* Your instructions: When you transcribe the data below, reproduce every line exactly and leave each picture out.

* Records for this exercise:
---

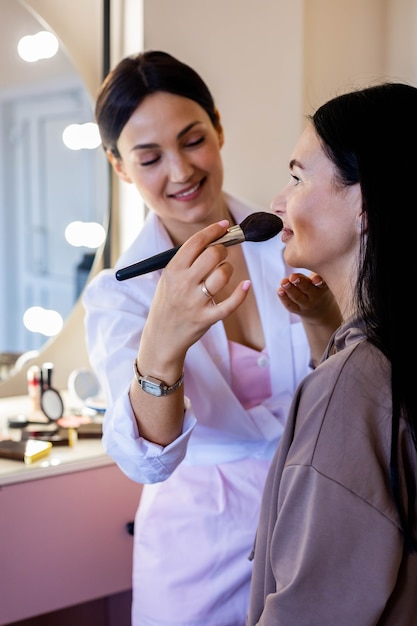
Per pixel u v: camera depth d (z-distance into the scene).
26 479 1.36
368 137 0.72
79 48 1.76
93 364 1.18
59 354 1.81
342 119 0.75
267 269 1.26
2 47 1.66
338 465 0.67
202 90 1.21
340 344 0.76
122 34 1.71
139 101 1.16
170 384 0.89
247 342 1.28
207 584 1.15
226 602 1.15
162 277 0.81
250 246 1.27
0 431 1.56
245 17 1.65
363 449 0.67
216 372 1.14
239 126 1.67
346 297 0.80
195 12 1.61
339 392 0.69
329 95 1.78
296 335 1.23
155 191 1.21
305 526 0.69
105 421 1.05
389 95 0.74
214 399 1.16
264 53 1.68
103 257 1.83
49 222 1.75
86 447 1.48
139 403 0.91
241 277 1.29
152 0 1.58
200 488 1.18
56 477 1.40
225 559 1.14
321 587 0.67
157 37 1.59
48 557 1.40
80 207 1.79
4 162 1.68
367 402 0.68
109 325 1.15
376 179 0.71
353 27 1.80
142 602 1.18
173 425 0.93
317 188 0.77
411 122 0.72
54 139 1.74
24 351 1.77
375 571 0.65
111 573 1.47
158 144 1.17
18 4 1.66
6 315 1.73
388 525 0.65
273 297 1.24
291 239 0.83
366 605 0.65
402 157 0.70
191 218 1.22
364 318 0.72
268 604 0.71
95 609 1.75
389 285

---

* Your response:
Per pixel u v: camera depth d (z-distance into the scene).
26 479 1.36
368 137 0.72
79 48 1.76
93 364 1.18
59 354 1.81
342 119 0.75
267 269 1.26
2 47 1.66
338 465 0.67
202 90 1.21
340 344 0.76
122 34 1.71
139 101 1.16
170 384 0.89
247 342 1.28
207 584 1.15
226 602 1.15
162 277 0.81
250 246 1.27
0 431 1.56
245 17 1.65
363 449 0.67
216 372 1.14
239 126 1.67
346 297 0.80
195 12 1.61
339 392 0.69
329 95 1.78
296 335 1.23
155 191 1.21
305 526 0.69
105 421 1.05
389 95 0.74
214 399 1.16
264 53 1.68
103 257 1.83
49 222 1.75
86 447 1.48
139 403 0.91
241 277 1.29
152 0 1.58
200 488 1.18
56 477 1.40
225 559 1.14
321 587 0.67
157 37 1.59
48 557 1.40
80 207 1.79
4 162 1.68
367 402 0.68
109 325 1.15
376 179 0.71
353 27 1.80
142 602 1.18
173 425 0.93
317 188 0.77
411 122 0.72
54 139 1.74
24 351 1.77
375 571 0.65
111 573 1.47
158 144 1.17
18 4 1.66
6 315 1.73
388 525 0.65
273 297 1.24
291 239 0.83
366 605 0.65
402 157 0.70
191 218 1.22
364 318 0.72
268 604 0.71
95 609 1.75
389 285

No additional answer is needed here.